(Your task):
Look below for the lines from the one with "pinky pip: (535, 506)" to the one with "index pip: (697, 463)", and copy exactly those lines, both ends included.

━━ Information given ━━

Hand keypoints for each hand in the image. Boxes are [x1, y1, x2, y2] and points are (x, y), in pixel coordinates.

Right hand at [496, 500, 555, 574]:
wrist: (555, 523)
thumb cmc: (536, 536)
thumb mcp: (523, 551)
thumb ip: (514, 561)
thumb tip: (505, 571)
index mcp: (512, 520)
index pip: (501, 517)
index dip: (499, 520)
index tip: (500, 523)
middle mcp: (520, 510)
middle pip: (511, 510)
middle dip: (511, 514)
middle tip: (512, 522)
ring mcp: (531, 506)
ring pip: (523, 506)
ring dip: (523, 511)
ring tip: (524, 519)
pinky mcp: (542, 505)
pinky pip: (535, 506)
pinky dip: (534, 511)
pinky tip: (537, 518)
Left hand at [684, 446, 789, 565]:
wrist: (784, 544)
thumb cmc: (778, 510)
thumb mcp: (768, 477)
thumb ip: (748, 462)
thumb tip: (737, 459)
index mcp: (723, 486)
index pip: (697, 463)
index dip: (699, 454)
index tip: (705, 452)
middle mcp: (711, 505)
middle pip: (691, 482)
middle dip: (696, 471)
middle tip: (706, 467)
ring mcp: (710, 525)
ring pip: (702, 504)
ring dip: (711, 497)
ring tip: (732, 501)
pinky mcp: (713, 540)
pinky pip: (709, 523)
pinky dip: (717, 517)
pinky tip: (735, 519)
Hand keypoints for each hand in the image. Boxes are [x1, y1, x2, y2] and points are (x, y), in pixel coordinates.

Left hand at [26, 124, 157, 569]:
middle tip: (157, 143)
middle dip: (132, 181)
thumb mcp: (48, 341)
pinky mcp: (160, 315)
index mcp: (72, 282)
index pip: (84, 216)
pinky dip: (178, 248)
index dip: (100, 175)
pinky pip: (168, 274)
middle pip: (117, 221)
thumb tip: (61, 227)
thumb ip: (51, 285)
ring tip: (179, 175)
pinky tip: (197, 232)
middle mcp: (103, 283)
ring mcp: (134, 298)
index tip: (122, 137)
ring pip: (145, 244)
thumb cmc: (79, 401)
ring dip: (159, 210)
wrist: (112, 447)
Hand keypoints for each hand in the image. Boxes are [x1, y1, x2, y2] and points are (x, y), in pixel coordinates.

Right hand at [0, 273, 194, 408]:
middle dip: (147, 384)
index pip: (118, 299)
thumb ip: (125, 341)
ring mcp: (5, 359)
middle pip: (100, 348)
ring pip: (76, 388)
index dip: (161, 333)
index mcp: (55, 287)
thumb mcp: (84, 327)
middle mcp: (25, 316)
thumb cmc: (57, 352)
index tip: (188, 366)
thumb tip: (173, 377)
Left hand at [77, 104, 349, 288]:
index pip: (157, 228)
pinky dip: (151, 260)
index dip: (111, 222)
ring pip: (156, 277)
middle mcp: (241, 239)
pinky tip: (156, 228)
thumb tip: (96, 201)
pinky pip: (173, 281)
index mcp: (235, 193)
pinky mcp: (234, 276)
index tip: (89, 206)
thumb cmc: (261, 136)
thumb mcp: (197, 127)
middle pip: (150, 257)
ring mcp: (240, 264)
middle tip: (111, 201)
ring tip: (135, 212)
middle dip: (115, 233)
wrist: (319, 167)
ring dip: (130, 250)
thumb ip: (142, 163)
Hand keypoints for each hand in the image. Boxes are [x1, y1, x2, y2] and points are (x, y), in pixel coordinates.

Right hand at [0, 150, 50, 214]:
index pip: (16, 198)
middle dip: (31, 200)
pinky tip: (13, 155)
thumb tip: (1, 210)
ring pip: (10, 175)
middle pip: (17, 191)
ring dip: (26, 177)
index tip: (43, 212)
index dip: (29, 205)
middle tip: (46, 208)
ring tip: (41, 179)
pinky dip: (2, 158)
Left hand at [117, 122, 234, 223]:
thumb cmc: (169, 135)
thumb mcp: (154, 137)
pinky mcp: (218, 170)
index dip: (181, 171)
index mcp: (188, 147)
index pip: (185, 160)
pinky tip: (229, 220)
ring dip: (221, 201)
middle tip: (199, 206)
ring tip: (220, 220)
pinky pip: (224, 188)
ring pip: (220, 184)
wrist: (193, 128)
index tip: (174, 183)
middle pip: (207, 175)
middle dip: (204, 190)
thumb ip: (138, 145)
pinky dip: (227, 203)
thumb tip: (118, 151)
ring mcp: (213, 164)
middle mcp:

━━━

(Result of the task):
pinky pip: (535, 506)
pinky dip: (534, 511)
pinky tip: (537, 518)
Left hand at [684, 446, 789, 565]:
wrist: (784, 544)
thumb cmc: (778, 510)
thumb mcp: (768, 477)
thumb ip: (748, 462)
thumb tip: (737, 459)
index mcp: (723, 486)
index pip: (697, 463)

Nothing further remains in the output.